Reusable (local) Modules

Dave Angel d at davea.name
Fri Sep 7 14:11:00 EDT 2012


On 09/07/2012 01:56 PM, Travis Griggs wrote:
> I'm relatively new to Python (coming from strong C and Smalltalk backgrounds). I've written a couple of relatively small apps (one or two .py files). I'm using PyCharm (I love it).
>
> I'm curious what the pythonic approach is to creating your own reusable modules. Any tutorials or high level explanations, or detailed, much appreciated. 
>
> For example, I have a small module called valvenumbers.py. It's a family of functions that we use to do a variety of things with the serial numbers we attach to some of our products. Now I'm making a little desktop app using wxpython, and I want to use (import) that module. Using PyCharm, I have two separate projects in sibling directories. And there's another separate command line tool that wants to do the same. Currently, I just place a symlink to the valvenumbers.py, local to the directory of these apps.

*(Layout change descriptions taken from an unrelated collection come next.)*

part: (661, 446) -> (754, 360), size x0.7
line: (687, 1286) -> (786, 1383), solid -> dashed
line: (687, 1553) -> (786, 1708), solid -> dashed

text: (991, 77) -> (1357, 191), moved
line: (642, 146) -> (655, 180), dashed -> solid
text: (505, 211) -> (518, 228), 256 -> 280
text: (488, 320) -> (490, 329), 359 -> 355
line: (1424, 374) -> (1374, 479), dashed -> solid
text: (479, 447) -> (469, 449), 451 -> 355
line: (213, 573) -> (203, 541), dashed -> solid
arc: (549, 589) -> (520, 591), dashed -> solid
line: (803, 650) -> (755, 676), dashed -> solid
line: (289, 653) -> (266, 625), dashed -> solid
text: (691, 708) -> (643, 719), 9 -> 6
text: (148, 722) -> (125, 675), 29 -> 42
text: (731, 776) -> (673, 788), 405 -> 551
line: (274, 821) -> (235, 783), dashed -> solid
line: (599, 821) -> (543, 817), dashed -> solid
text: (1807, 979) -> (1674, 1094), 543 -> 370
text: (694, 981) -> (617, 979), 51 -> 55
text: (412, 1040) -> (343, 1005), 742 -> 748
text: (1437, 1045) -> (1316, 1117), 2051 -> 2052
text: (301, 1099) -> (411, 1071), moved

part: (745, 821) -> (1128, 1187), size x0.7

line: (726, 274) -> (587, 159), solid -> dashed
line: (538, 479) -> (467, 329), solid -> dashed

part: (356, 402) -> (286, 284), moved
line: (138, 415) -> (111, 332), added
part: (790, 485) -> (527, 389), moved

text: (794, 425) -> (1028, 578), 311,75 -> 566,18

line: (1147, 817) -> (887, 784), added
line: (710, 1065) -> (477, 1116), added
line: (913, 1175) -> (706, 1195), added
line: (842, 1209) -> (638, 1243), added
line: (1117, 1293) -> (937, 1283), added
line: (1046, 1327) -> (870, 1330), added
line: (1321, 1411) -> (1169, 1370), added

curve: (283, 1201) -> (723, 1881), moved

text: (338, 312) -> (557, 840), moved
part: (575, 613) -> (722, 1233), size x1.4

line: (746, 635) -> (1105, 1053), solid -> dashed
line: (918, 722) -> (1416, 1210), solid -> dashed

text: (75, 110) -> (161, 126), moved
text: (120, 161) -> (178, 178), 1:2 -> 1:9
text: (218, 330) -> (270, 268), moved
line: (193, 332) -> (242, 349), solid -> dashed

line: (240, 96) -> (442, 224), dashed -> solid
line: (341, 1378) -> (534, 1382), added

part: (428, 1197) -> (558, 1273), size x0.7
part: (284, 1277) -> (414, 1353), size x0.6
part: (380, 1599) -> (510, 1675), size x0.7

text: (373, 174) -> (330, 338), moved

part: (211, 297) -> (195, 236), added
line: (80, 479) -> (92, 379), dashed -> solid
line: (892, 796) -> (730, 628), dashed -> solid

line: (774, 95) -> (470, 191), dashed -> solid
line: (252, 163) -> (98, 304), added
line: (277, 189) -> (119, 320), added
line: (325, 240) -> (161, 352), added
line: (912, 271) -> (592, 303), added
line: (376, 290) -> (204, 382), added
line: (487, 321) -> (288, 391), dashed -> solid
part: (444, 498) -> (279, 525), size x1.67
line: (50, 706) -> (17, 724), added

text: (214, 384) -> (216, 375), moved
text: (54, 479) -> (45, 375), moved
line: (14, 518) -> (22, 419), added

This seems like "the quickest thing that could possibly work", but I'm assuming there's a more pythonic way to approach this general problem.
>
> TIA!
>
> Travis Griggs
> "Simplicity is the ultimate sophistication." -- Leonardo Da Vinci
>

import sys
print sys.path

This will show you your path for imports.  The actual directories change
by default with different python versions, but one of them will be
suitable for putting new modules to be imported.  Naturally, you don't
want to add to the place where the stdlib is placed, but some of those
are normal writable directories. There are also several ways to add your
own directories to that path, but maybe you don't need that complexity yet.

I'm sure others will be able to be more specific.